Work instructions: Reproduce the rows word for word, from the start through the line containing "-0.032656, 0.996706, 0.236226]]", inclusive. Leave the pictures out of your answer.

Dataset content:
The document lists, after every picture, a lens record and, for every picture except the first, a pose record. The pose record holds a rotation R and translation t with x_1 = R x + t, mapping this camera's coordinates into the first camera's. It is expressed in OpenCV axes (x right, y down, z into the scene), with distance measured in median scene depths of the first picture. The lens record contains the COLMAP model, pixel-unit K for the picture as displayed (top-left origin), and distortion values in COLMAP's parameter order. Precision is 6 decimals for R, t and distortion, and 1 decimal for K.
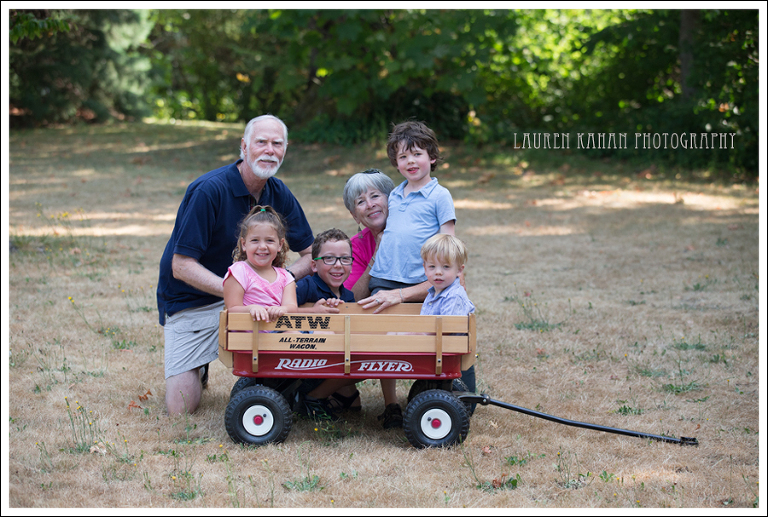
lens RADIAL K [[2283.6, 0, 384.0], [0, 2283.6, 258.5], [0, 0, 1]] dist [-0.166734, -2.569143]
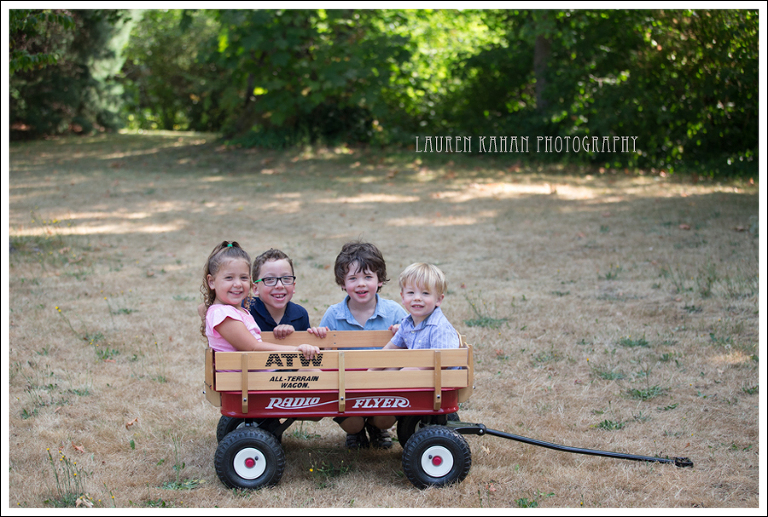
lens RADIAL K [[1472.9, 0, 384.0], [0, 1472.9, 258.5], [0, 0, 1]] dist [-0.374813, 0.061950]
pose [[0.997030, -0.022977, 0.073501, -0.025419], [0.020501, 0.999203, 0.034264, -0.020578], [-0.074229, -0.032656, 0.996706, 0.236226]]
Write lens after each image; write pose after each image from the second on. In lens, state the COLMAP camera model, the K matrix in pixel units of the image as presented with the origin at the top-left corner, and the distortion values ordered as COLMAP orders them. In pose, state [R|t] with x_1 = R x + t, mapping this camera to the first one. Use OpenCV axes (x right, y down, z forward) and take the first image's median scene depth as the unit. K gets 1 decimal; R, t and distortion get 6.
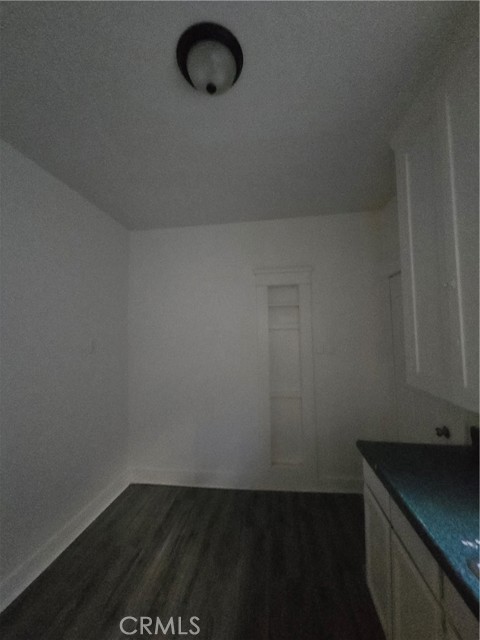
lens RADIAL K [[264.2, 0, 240.6], [0, 264.2, 317.3], [0, 0, 1]] dist [-0.000594, 0.000018]
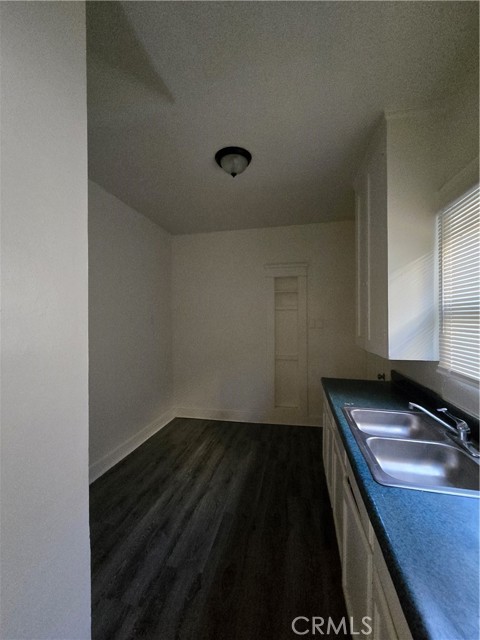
lens RADIAL K [[264.2, 0, 240.6], [0, 264.2, 317.3], [0, 0, 1]] dist [-0.000594, 0.000018]
pose [[0.997156, 0.011026, -0.074559, 0.039799], [-0.006512, 0.998146, 0.060511, 0.003468], [0.075088, -0.059853, 0.995379, -0.417994]]
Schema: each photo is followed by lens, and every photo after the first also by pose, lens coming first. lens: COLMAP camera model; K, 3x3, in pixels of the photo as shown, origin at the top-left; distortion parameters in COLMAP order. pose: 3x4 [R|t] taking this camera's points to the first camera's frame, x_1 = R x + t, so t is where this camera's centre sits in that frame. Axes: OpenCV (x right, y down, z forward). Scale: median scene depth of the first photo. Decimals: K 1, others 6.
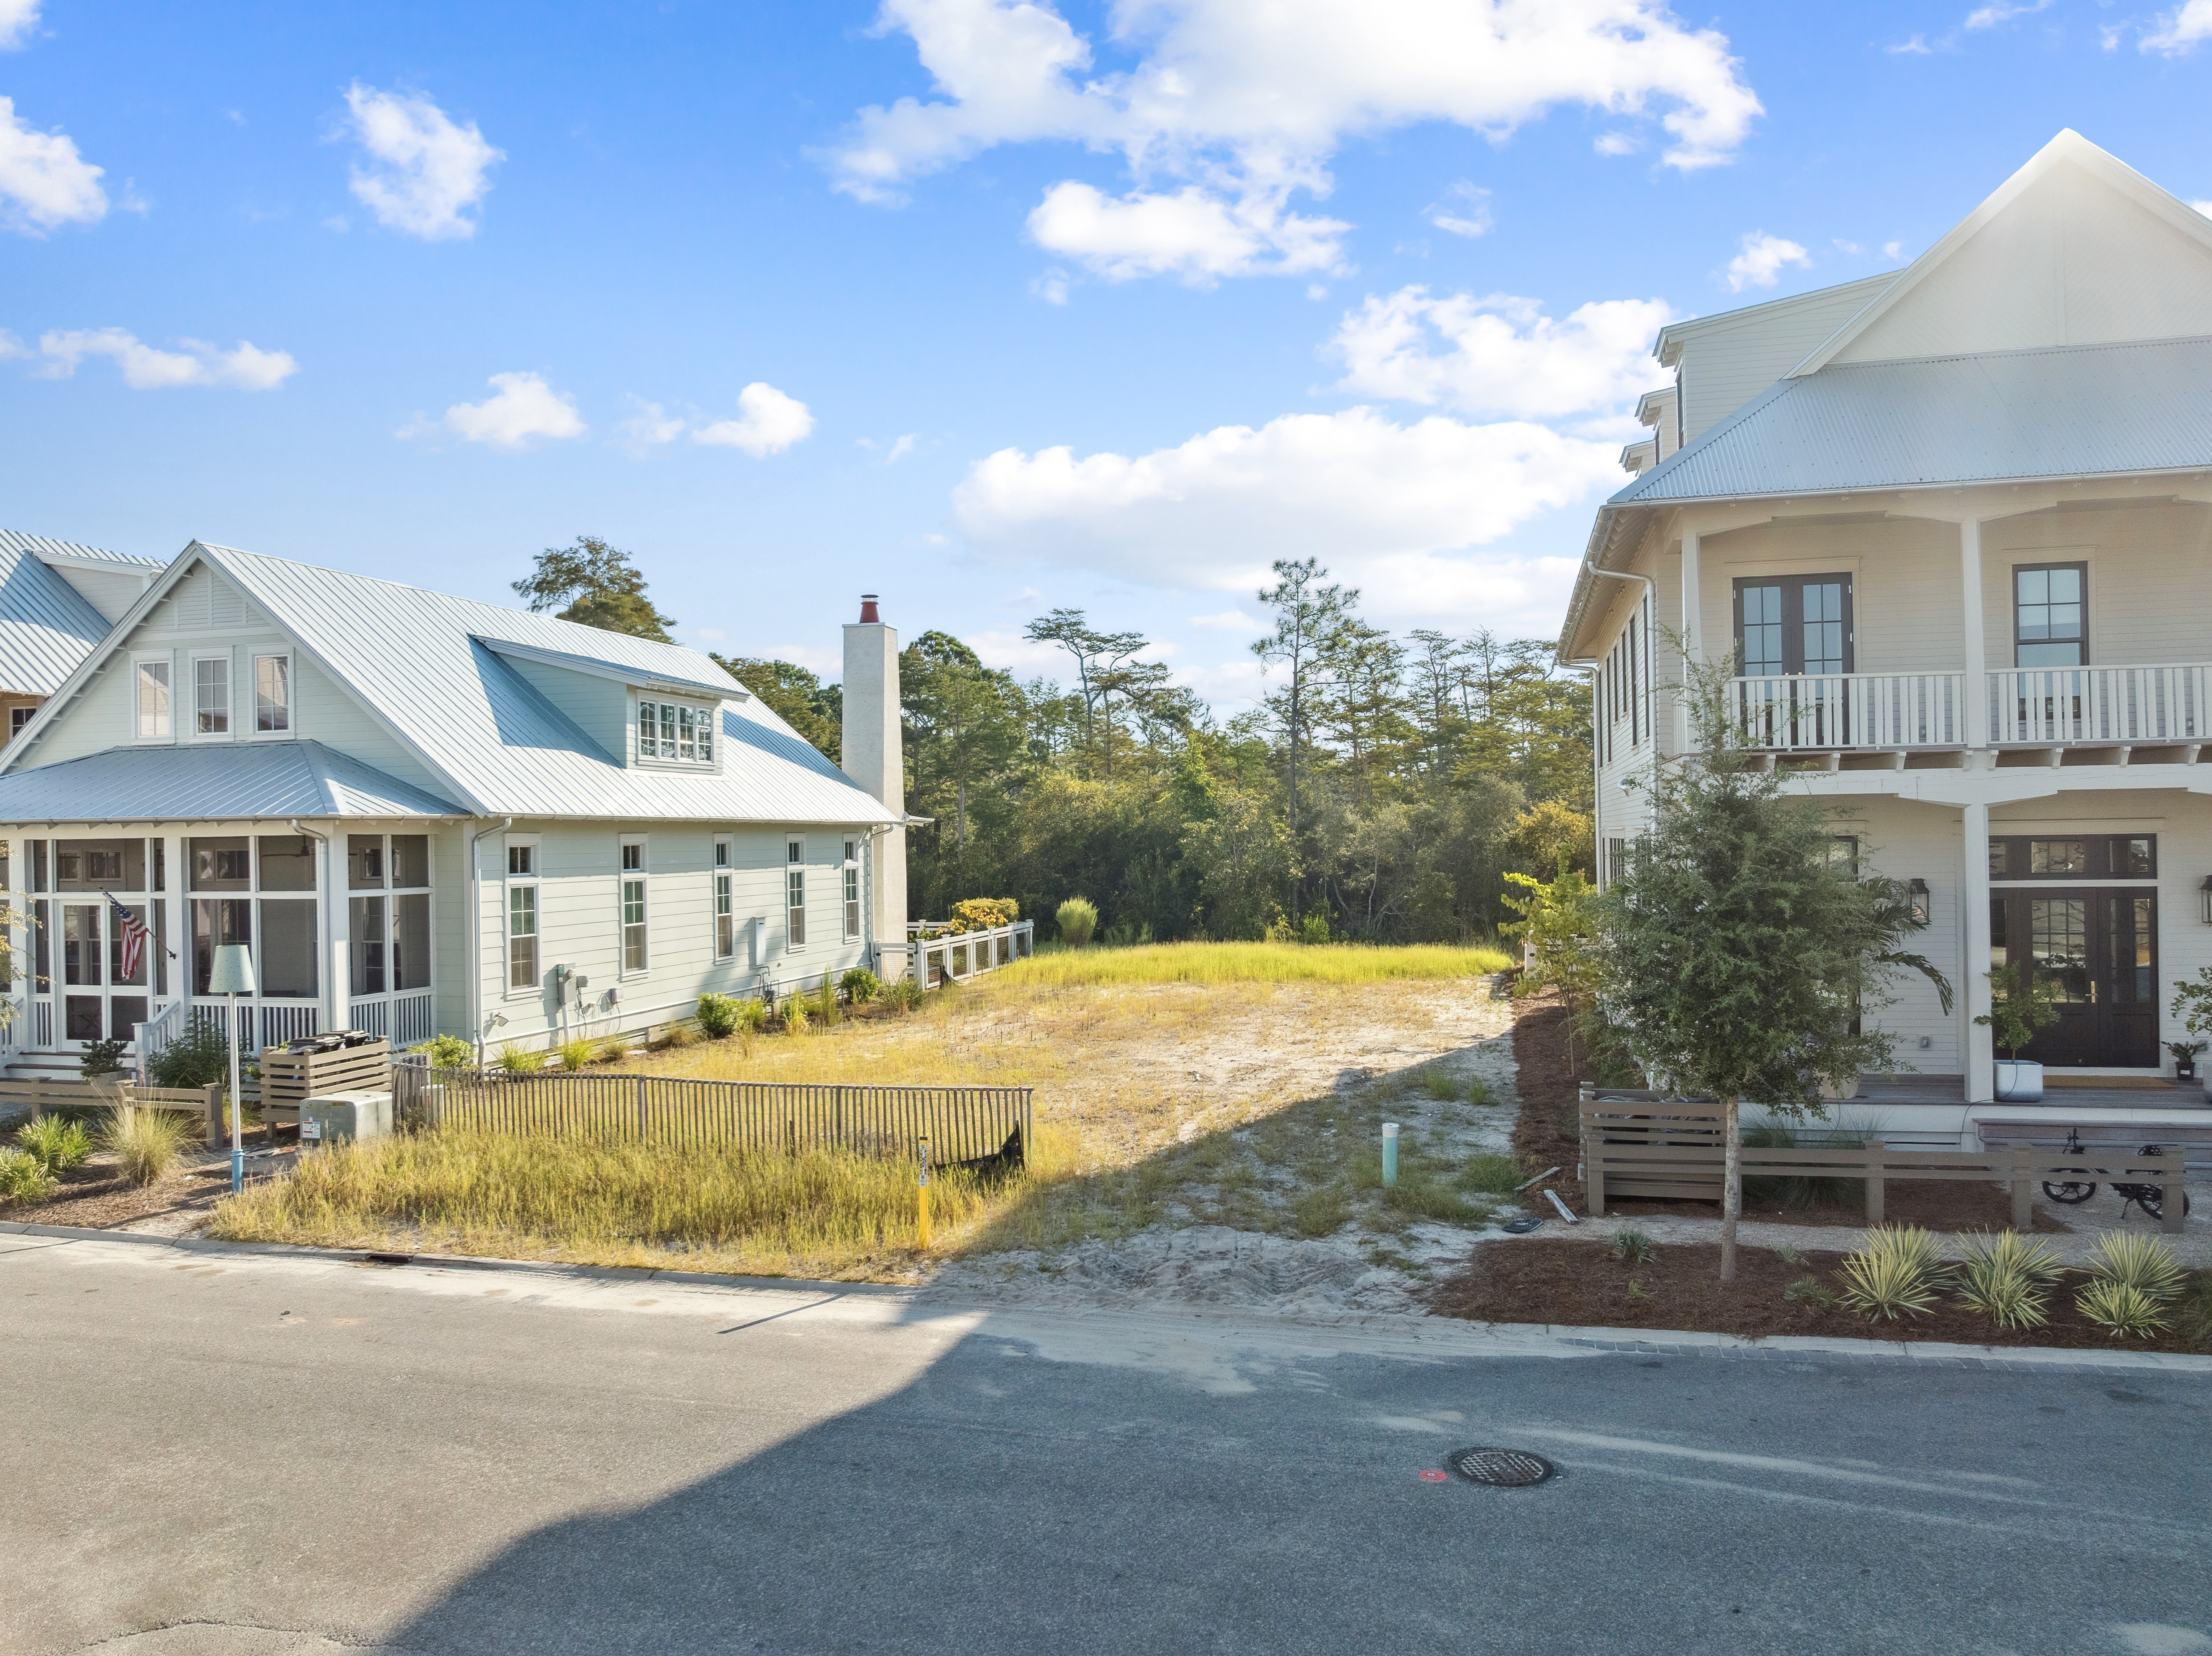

Solution to the exercise:
The document lists, after every picture, a lens record and, for every picture except the first, a pose record. The pose record holds a rotation R and translation t with x_1 = R x + t, mapping this camera's coordinates into the first camera's. It is expressed in OpenCV axes (x right, y down, z into the scene), with distance measured in median scene depths of the first picture. The lens record contains the COLMAP model, pixel-unit K for the picture as displayed (top-left origin), and distortion values in COLMAP's parameter order. Precision is 6 decimals for R, t and distortion, and 1 decimal for K.
lens RADIAL K [[2283.6, 0, 384.0], [0, 2283.6, 258.5], [0, 0, 1]] dist [-0.166734, -2.569143]
lens RADIAL K [[1472.9, 0, 384.0], [0, 1472.9, 258.5], [0, 0, 1]] dist [-0.374813, 0.061950]
pose [[0.997030, -0.022977, 0.073501, -0.025419], [0.020501, 0.999203, 0.034264, -0.020578], [-0.074229, -0.032656, 0.996706, 0.236226]]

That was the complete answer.